На редких привалах обсуждались события, связанные с восстанием 14 декабря. Беззлобно упрекали друг друга за ошибки. Больше всего попадало измайловцам.
— Раз пушки без снарядов выволочь решились, так уж надо было держаться по совести, чтобы…
— Мы и то по совести, — оправдывался бывший измайловец пальник Серегин. — Я вот зажег, было, фитиль, а потом бросил в снег и сапогом придавил, а когда поручик Бакунин меня за это «сволочью» обозвал и сам запал поднес, я успел жерло вверх подтолкнуть. Сами, чай, знаете, что первое ядро поверх голов под сенатскую крышу порхнуло.
— Это-то так, — соглашались с ним, — а все-таки…
— Что «все-таки»? — продолжал Серегин. — Как по второму разу вдарили, народ во все стороны кинулся… А вы хоть бы што. Стоите будто завороженные.
— А потому, что не все знали, за что кровь проливать следовало…
— А то вам офицеры не сказывали, зачем из казарм вас вывели? — возражали московцы.
— Нам Якубович приказывал: «Ежели Константину присягнули, то и держитесь присяги». А глядим — этот самый Якубович перед Миколаем лебезит. А наши ребята так рассудили: кто ни поп, тот батька. Кто бы ни муштровал, кто бы сквозь строй ни гонял — все едино. Из-за них, кровопийцев, чихнуть иной раз жалко, а не то чтобы кровь проливать…
— А все же пролили, — оборвал пожилой гренадер.
— Так что ж вы стояли, как к земле примерзшие! Чистые истуканы. Кабы вы хоть разок…

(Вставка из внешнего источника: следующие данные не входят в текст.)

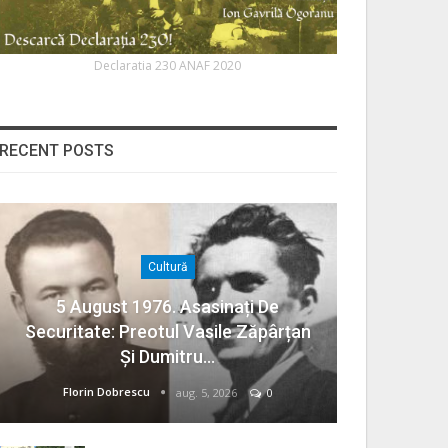
Declaratia 230 ANAF 2020
RECENT POSTS
Cultură
5 August 1976. Asasinați De
Securitate: Preotul Vasile Zăpârțan
Și Dumitru…
Florin Dobrescu
aug. 5, 2026
0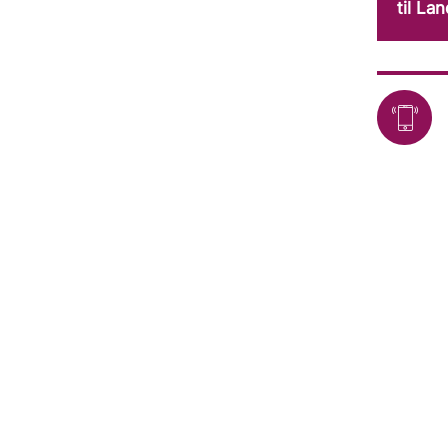
til La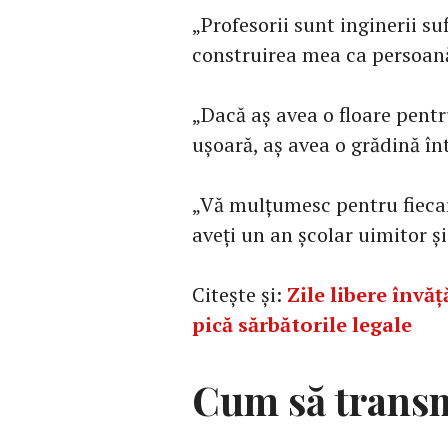
„Profesorii sunt inginerii su
construirea mea ca persoan
„Dacă aș avea o floare pent
ușoară, aș avea o grădină î
„Vă mulțumesc pentru fiecare
aveți un an școlar uimitor 
Citește și:
Zile libere învă
pică sărbătorile legale
Cum să transm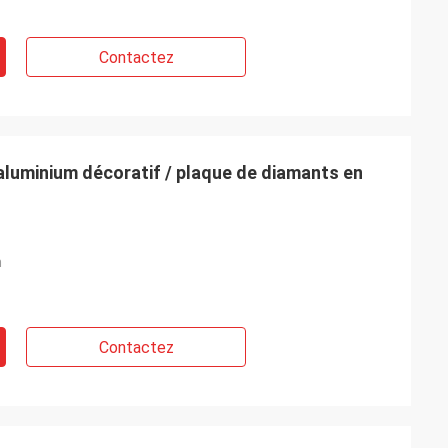
Contactez
 aluminium décoratif / plaque de diamants en
m
Contactez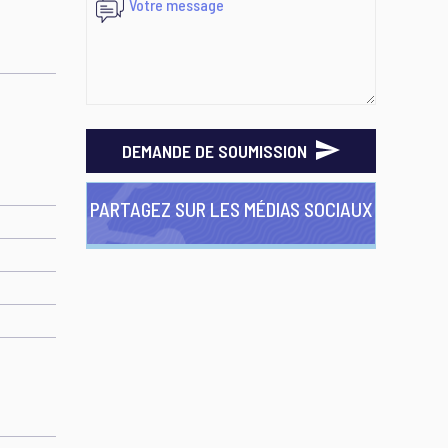
DEMANDE DE SOUMISSION
PARTAGEZ SUR LES MÉDIAS SOCIAUX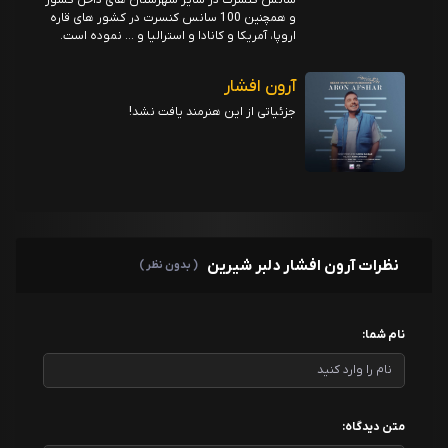
سانس کنسرت در سایر شهرستان های داخل کشور
و همچنین 100 سانس کنسرت در کشور های قاره
اروپا، آمریکا و کانادا و استرالیا و … نموده است.
آرون افشار
جزئیاتی از این هنرمند یافت نشد!
نظرات آرون افشار دلبر شیرین
( بدون نظر )
نام شما:
متن دیدگاه: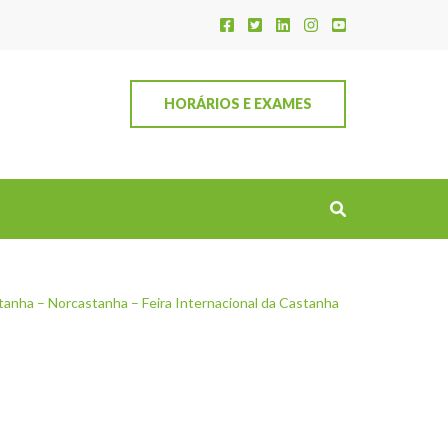
HORÁRIOS E EXAMES
tanha – Norcastanha – Feira Internacional da Castanha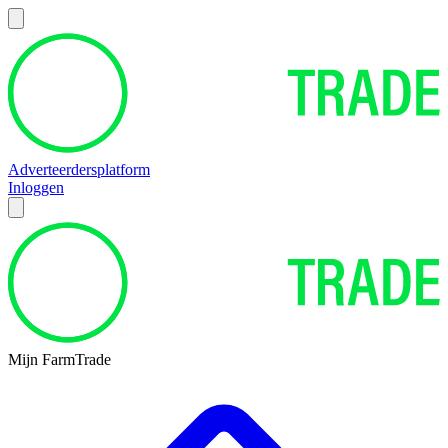
Adverteerdersplatform
Inloggen
Mijn FarmTrade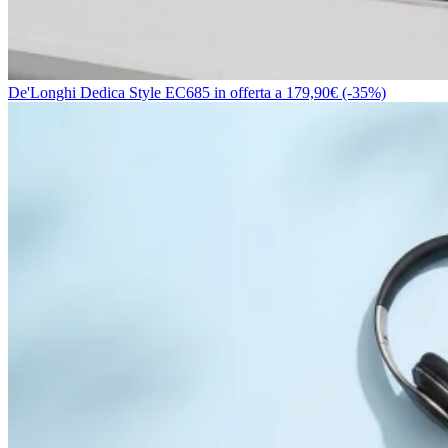
De'Longhi Dedica Style EC685 in offerta a 179,90€ (-35%)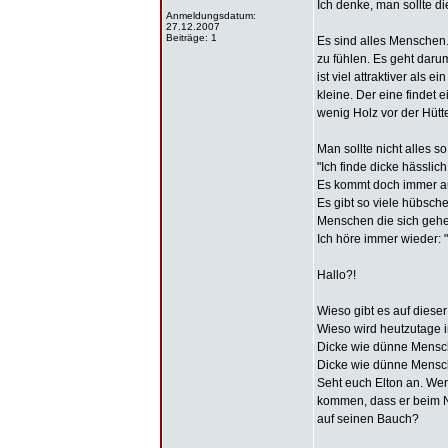
Ich denke, man sollte di
Anmeldungsdatum:
27.12.2007
Beiträge: 1
Es sind alles Menschen.
zu fühlen. Es geht dar
ist viel attraktiver als
kleine. Der eine findet 
wenig Holz vor der Hütt
Man sollte nicht alles s
"Ich finde dicke hässlic
Es kommt doch immer a
Es gibt so viele hübsch
Menschen die sich gehe
Ich höre immer wieder: "
Hallo?!
Wieso gibt es auf dies
Wieso wird heutzutage i
Dicke wie dünne Mensch
Dicke wie dünne Mensch
Seht euch Elton an. We
kommen, dass er beim Ne
auf seinen Bauch?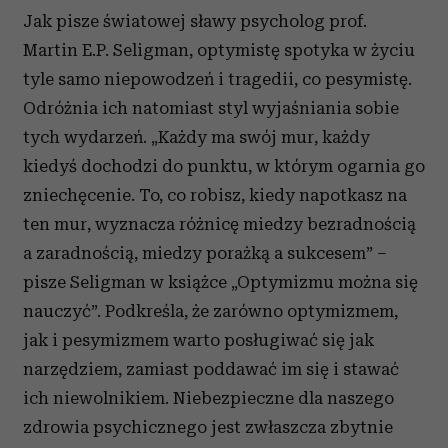
Jak pisze światowej sławy psycholog prof.
Martin E.P. Seligman, optymistę spotyka w życiu
tyle samo niepowodzeń i tragedii, co pesymistę.
Odróżnia ich natomiast styl wyjaśniania sobie
tych wydarzeń. „Każdy ma swój mur, każdy
kiedyś dochodzi do punktu, w którym ogarnia go
zniechęcenie. To, co robisz, kiedy napotkasz na
ten mur, wyznacza różnicę miedzy bezradnością
a zaradnością, miedzy porażką a sukcesem” –
pisze Seligman w książce „Optymizmu można się
nauczyć”. Podkreśla, że zarówno optymizmem,
jak i pesymizmem warto posługiwać się jak
narzędziem, zamiast poddawać im się i stawać
ich niewolnikiem. Niebezpieczne dla naszego
zdrowia psychicznego jest zwłaszcza zbytnie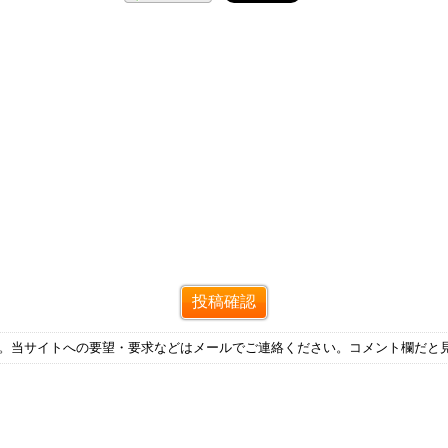
す。当サイトへの要望・要求などはメールでご連絡ください。コメント欄だと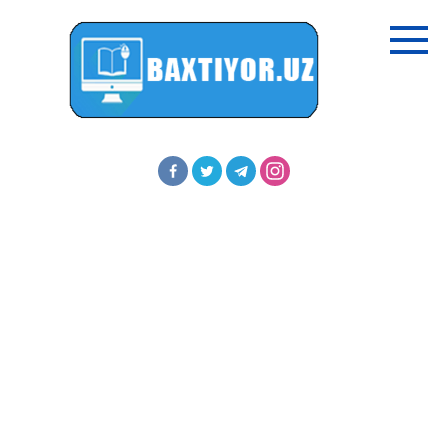
Перейти
к
контенту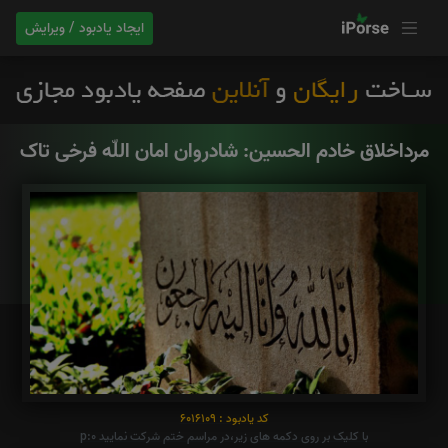
ایجاد یادبود / ویرایش
مرداخلاق خادم الحسین: شادروان امان اللّه فرخی تاک
کد یادبود : 6016109
با کلیک بر روی دکمه های زیر،در مراسم ختم شرکت نمایید p:0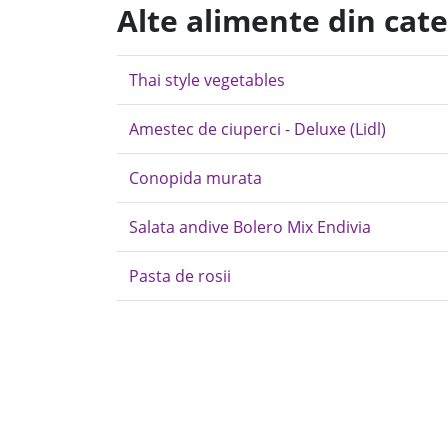
Alte alimente din cat
Thai style vegetables
Amestec de ciuperci - Deluxe (Lidl)
Conopida murata
Salata andive Bolero Mix Endivia
Pasta de rosii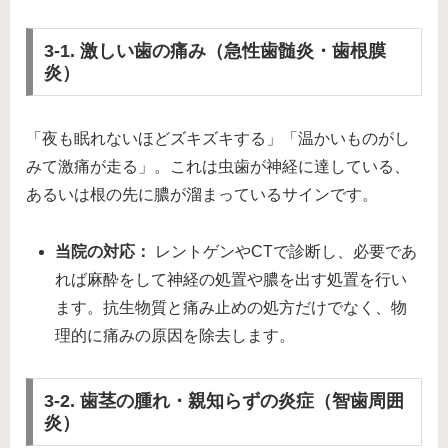
3-1. 激しい歯の痛み（急性歯髄炎・歯根膜
炎）
「夜も眠れないほどズキズキする」「温かいものがし
みて激痛が走る」。これは虫歯が神経に達している、
あるいは根の先に膿が溜まっているサインです。
当院の対応：
レントゲンやCTで診断し、必要であ
れば麻酔をして神経の処置や膿を出す処置を行い
ます。抗生物質と痛み止めの処方だけでなく、物
理的に痛みの原因を除去します。
3-2. 歯茎の腫れ・親知らずの炎症（智歯周囲
炎）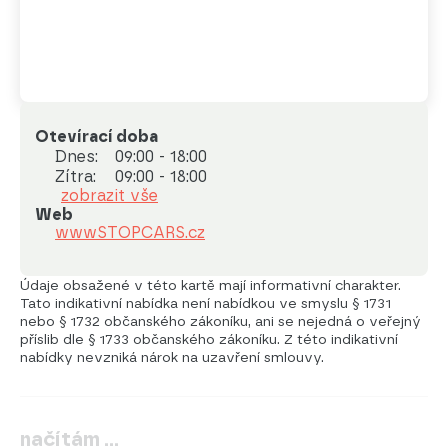
Otevírací doba
Dnes:
09:00 - 18:00
Zítra:
09:00 - 18:00
zobrazit vše
Web
wwwSTOPCARS.cz
Údaje obsažené v této kartě mají informativní charakter.
Tato indikativní nabídka není nabídkou ve smyslu § 1731
nebo § 1732 občanského zákoníku, ani se nejedná o veřejný
příslib dle § 1733 občanského zákoníku. Z této indikativní
nabídky nevzniká nárok na uzavření smlouvy.
načítám …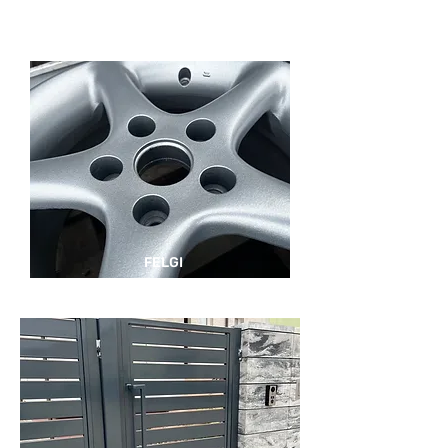
FELGI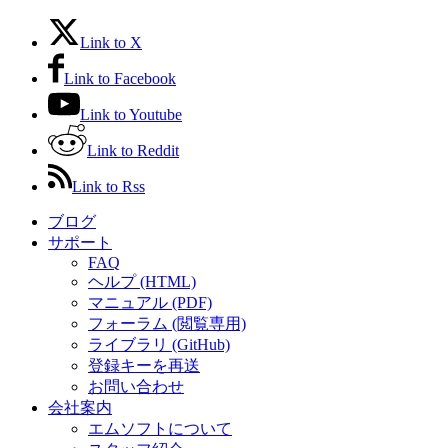
Link to X
Link to Facebook
Link to Youtube
Link to Reddit
Link to Rss
ブログ
サポート
FAQ
ヘルプ (HTML)
マニュアル (PDF)
フォーラム (閲覧専用)
ライブラリ (GitHub)
登録キーを再送
お問い合わせ
会社案内
エムソフトについて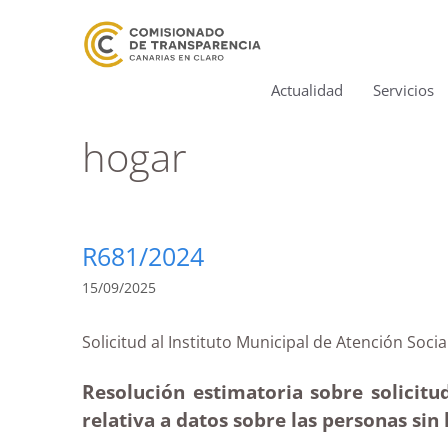
Actualidad
Servicios
hogar
R681/2024
15/09/2025
Solicitud al Instituto Municipal de Atención 
Resolución estimatoria sobre solicitu
relativa a datos sobre las personas sin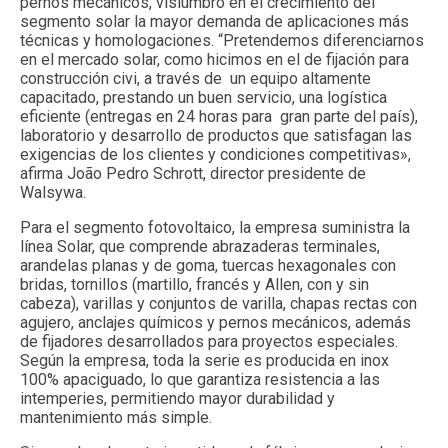
pernos mecánicos, vislumbró en el crecimiento del
segmento solar la mayor demanda de aplicaciones más
técnicas y homologaciones. “Pretendemos diferenciarnos
en el mercado solar, como hicimos en el de fijación para
construcción civi, a través de un equipo altamente
capacitado, prestando un buen servicio, una logística
eficiente (entregas en 24 horas para gran parte del país),
laboratorio y desarrollo de productos que satisfagan las
exigencias de los clientes y condiciones competitivas»,
afirma João Pedro Schrott, director presidente de
Walsywa.
Para el segmento fotovoltaico, la empresa suministra la
línea Solar, que comprende abrazaderas terminales,
arandelas planas y de goma, tuercas hexagonales con
bridas, tornillos (martillo, francés y Allen, con y sin
cabeza), varillas y conjuntos de varilla, chapas rectas con
agujero, anclajes químicos y pernos mecánicos, además
de fijadores desarrollados para proyectos especiales.
Según la empresa, toda la serie es producida en inox
100% apaciguado, lo que garantiza resistencia a las
intemperies, permitiendo mayor durabilidad y
mantenimiento más simple.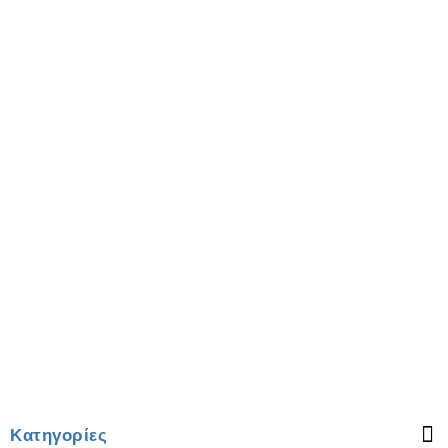
Κατηγορίες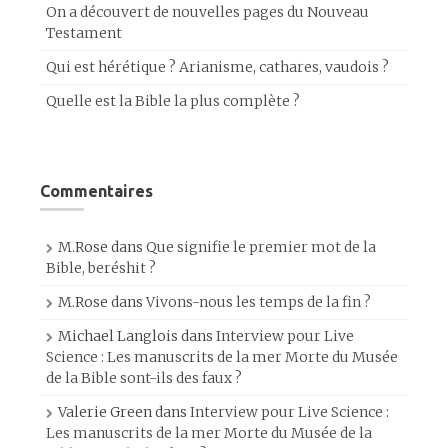
On a découvert de nouvelles pages du Nouveau
Testament
Qui est hérétique ? Arianisme, cathares, vaudois ?
Quelle est la Bible la plus complète ?
Commentaires
M.Rose
dans
Que signifie le premier mot de la
Bible, beréshit ?
M.Rose
dans
Vivons-nous les temps de la fin ?
Michael Langlois
dans
Interview pour Live
Science : Les manuscrits de la mer Morte du Musée
de la Bible sont-ils des faux ?
Valerie Green
dans
Interview pour Live Science :
Les manuscrits de la mer Morte du Musée de la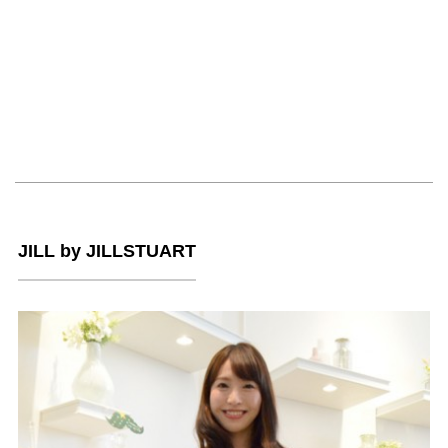
JILL by JILLSTUART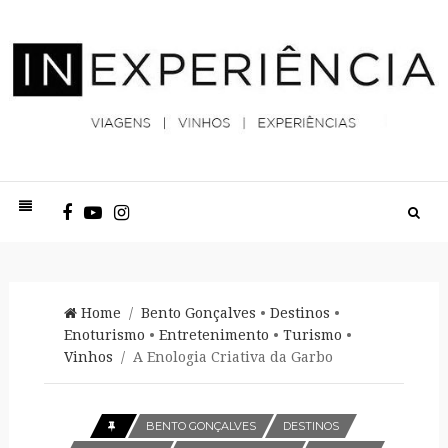
Home
/
Bento Gonçalves
•
Destinos
•
Enoturismo
•
Entretenimento
•
Turismo
•
Vinhos
/ A Enologia Criativa da Garbo
BENTO GONÇALVES
DESTINOS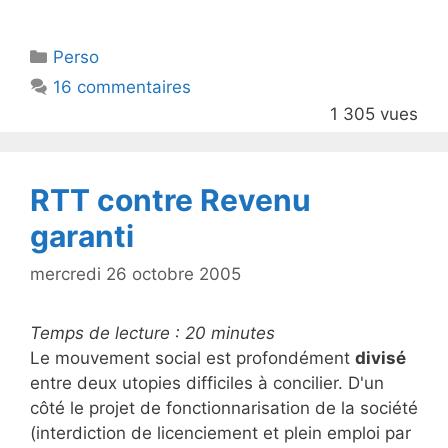
w
a
itt
c
Catégories
Perso
er
e
16 commentaires
b
1 305 vues
o
o
k
RTT contre Revenu
garanti
mercredi 26 octobre 2005
Temps de lecture :
20
minutes
Le mouvement social est profondément
divisé
entre deux utopies difficiles à concilier. D'un
côté le projet de fonctionnarisation de la société
(interdiction de licenciement et plein emploi par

— Кабы да ежели! — опять сердито прервал старый гренадер. — Кабы на цветы да не морозы, зимой бы цветы расцветали… Неумеючи за дело взялись — вот в чем причина и беда. Хоть и были среди офицеров наших люди совестливые, да разве так-то воюют? Вот мы, бывало, в двенадцатом году… Увидели однажды на заре, что француз, откедова его вовсе не ждали, наступать стал, так, можно сказать, в единый миг сообразили…
И гренадер медленно, с подробностями стал рассказывать о том, какие бывали на войне случаи. Солдаты заслушивались такими рассказами, и спор угасал, как залитый водой костер.